They were supposed to be a paradigm of excellence but state-funded independent schools in the UK, known as academies, widen inequality and ‘degrade’ the teaching workforce.
The independent schools are autonomous, outwardly, and operate under the premise that greater localised governance and decision-making will generate more effective public education.
The idea is taking root in Australia but Professor Amanda Keddie of Deakin University says that perhaps this should be rethought.
Professor Keddie says; “There is a strong political consensus in Australia and England that greater school autonomy will drive up academic standards,” she said. “Such reform has many names – from School-Based-Management and Independent Public Schools (in Australia) to the academies movement (in England).

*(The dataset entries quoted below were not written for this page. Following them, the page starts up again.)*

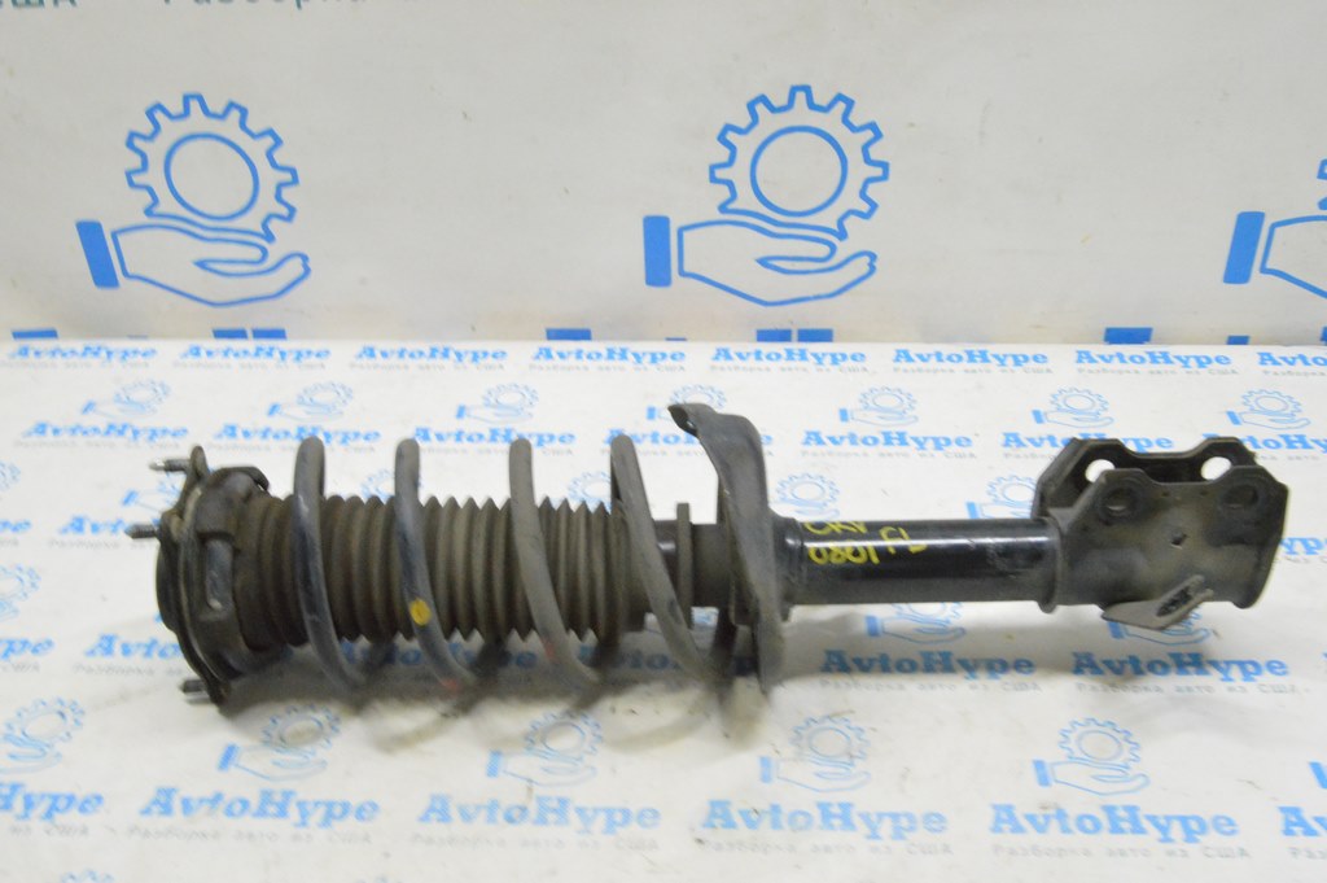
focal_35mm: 36
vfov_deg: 36.8
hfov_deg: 53.2
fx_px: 1326
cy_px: 442
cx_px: 664
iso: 6400
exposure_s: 1/15
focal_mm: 24
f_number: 20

“There is no compelling body of evidence directly linking school ‘autonomy’ to school ‘improvement’, as measured in standardised assessments, or education quality in Australia or England,” said Professor Keddie. “Indeed, the idea that publicly-funded independent schools in Australia and England are autonomous is highly misleading. Public schools operate in a market system defined by competition, narrow forms of external accountability like NAPLAN, and rigid compliance.

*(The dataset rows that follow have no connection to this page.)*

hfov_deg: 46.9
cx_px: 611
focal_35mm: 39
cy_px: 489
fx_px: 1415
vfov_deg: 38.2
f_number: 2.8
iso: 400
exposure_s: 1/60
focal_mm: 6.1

“This market system has been shown to undermine quality and equity across public schooling systems. It has encouraged schools to game the system, for instance by excluding more needy students. It has created greater stratification and exclusion in the system, undermining school choice for less privileged parents and students unable to access high performing schools. And it has narrowed curriculum and classroom learning, encouraging teachers to teach to the test.

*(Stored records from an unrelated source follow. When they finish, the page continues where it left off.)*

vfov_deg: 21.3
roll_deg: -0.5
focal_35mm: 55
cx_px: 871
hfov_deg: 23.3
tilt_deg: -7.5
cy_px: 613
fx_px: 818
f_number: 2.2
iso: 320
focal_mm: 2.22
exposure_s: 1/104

“The Academies reform movement in England has drastically changed the landscape of state education. The responsibility for schools has been shifted from a state to a non-state matter, which some refer to as a privatisation of public schooling that goes against the idea of schooling as a public good.
"This has decimated the system of local authority governance traditionally responsible for schools and generated a new style of governance. This has involved a proliferation of new players who are now responsible for schools and schooling – from state agencies and businesses, to voluntary organisations, charities, social enterprises and faith groups.
“For now, the Australian education system is less vulnerable than England’s to the unfettered demands of the market. The Australian systems of public education are more centralised and regulated, although such centralisation differs across the states and territories. For instance, Victoria is now much less centralised than New South Wales.
“These more centralised systems are significant in ensuring equity and quality in Australia’s public systems of education. This includes the requirements of teacher registration and employment. Staffing has been impacted in the wake of school autonomy reform in Australia. For instance, some disadvantaged schools have found it difficult to attract and maintain quality teachers (especially in rural and remote settings) and there has, by some accounts, been an increased casualisation of teachers’ work.
"There has, however, been a recognition that this casualisation may be counter-productive and undermine high quality teaching; as such there has been a tightening of employment conditions for teachers so that contractual positions become permanent.
“Unlike in England, all public education systems in the states and territories of Australia still require that teachers are appropriately accredited with a tertiary teaching qualification.”